Many people are becoming aware of the treatment of black and brown people in our country.  They have seen brutality.  They have experienced brutality.   This week we commemorate the 5 year anniversary of the murder by a white ELCA Lutheran man of 9 African American people at a Bible Study at Emanuel African Methodist Episcopal Church in Charleston.  How does someone from our denomination learn to hate?  Some say it is an isolated incident.  Some say it is a symptom of something deeper in this, the whitest Christian denomination.  I come from a family where my dad served 4 years in the US Army and then was done, because he didn’t want me to go to school with black people or God-forbid to marry one.  But my parents also told me I was lucky to be born white.  They named early on that I have an advantage simply because of the color of my skin.  It would be easy to think I deserved my station in life, but I was handed so much because of an accident of birth.   Because of my skin color I do not have to teach my child to fear the police, I do not get followed around in stores by employees expecting me to steal, I can easily get a call to a congregation, I am not discriminated against in housing. This is an injustice.  And to continue without correcting our course is not what God has in mind.  I hope we don’t laugh when God tells us this vision of all people having what they need and honored for who they are, where there is opportunity and hope for all people regardless of the color of their skin.  But sometimes it seems so far away that it’s laughable—equality, an end to brutality, for love to replace fear, love based on respect and really hearing what people face each day.  God has promised that it won’t always be this way, even when it feels like it will.  God has promised new life and breath to God’s own children and it will be.

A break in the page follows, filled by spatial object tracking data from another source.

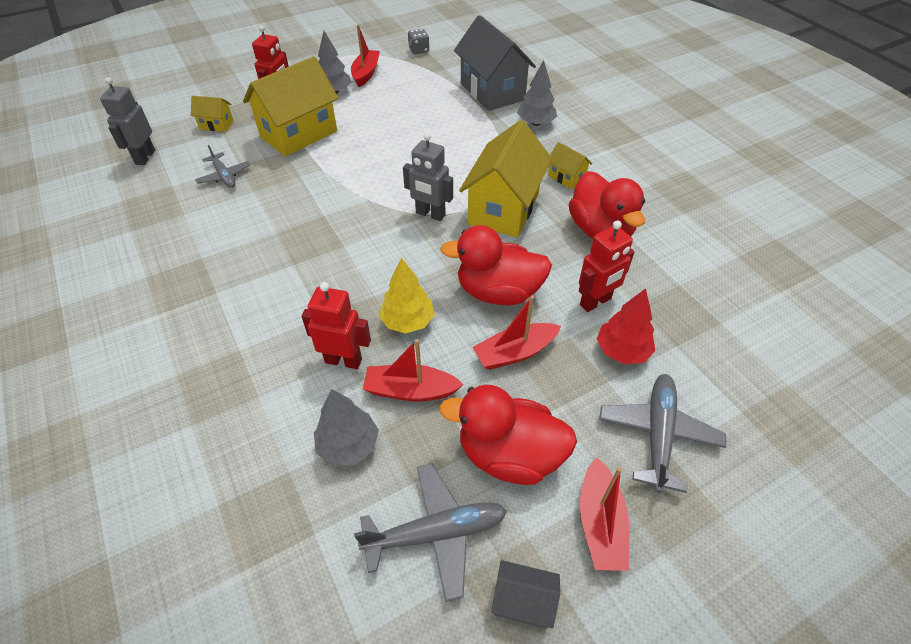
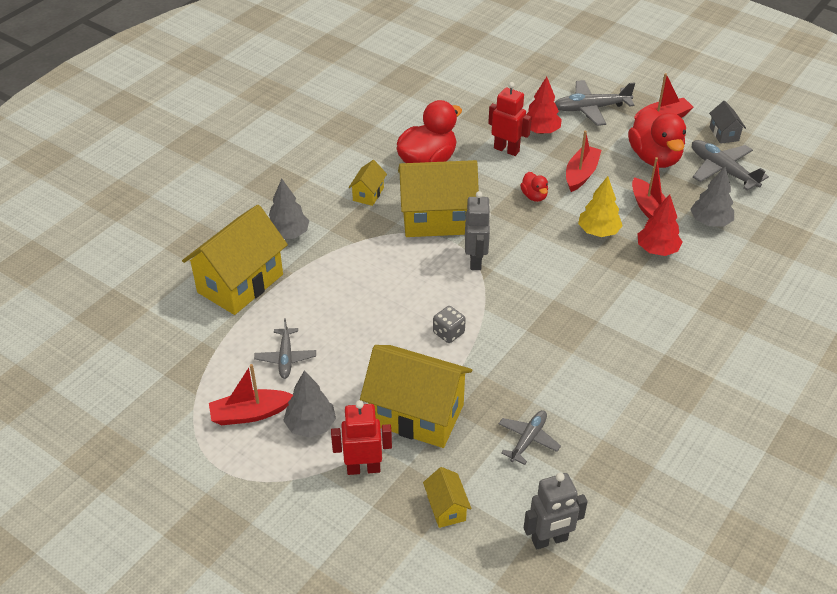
camera: 115 degrees left, 5 degrees down
(343, 360) = (657, 250): red robot -> red tree
(401, 95) = (286, 358): none -> grey plane
(419, 50) = (164, 384): grey dice -> grey dice (448, 333)
(492, 92) = (240, 283): grey house -> yellow house
(498, 292) = (534, 196): red duck -> red duck, size x0.48
(515, 352) = (581, 174): red boat -> red boat turned 105 degrees counterclockwise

In the midst of these impossible visions in scripture, that Sarah is to conceive, that the Disciples are to do miracles, there is naming.  In case anyone is saying, “Who me?” folks are named.  Do you know how few women are named in the Old Testament?  But these three strangers, God in 3 persons, ask for Sarah by name.  They know her name, they know her concerns, they know the sound of her laughter, they know her despair.  But still she is swept up in the vision of abundant new life and blessing that God is overflowing with.  And the Disciples, too, are all named in the Gospel, in case one of them tries to get out of it because of feeling inadequate, not up to the task.  In our baptism, we are named before God, and put to work in God’s mission, working toward God’s vision.  God gives you authority to cast out evil spirits and cure every illness and disease: It might seem laughable to you, but Jesus isn’t laughing.   He’s serious.

The first thing we can do is look for God in the here and now.  There are glimpses of the Kingdom of God breaking in and transforming our world.  Conversations are beginning to happen and relationships form that lead to deeper change.  We can see God’s saving action in our own families and among our friends.  We can feel God causing us, too, to long for that vision that seems so far away.  We experience moments of healing or insight or understanding.  We find ourselves with the compassion of Jesus for the harassed and helpless. We find that God won’t let us stay the same.  From this moment of noticing and listening, we will swept up in the movement of the Holy Spirit.  God’s reign is coming.  Laugh if you want, but it is unstoppable, and God will use even little you and me to do great and powerful things, to bring in the Kingdom.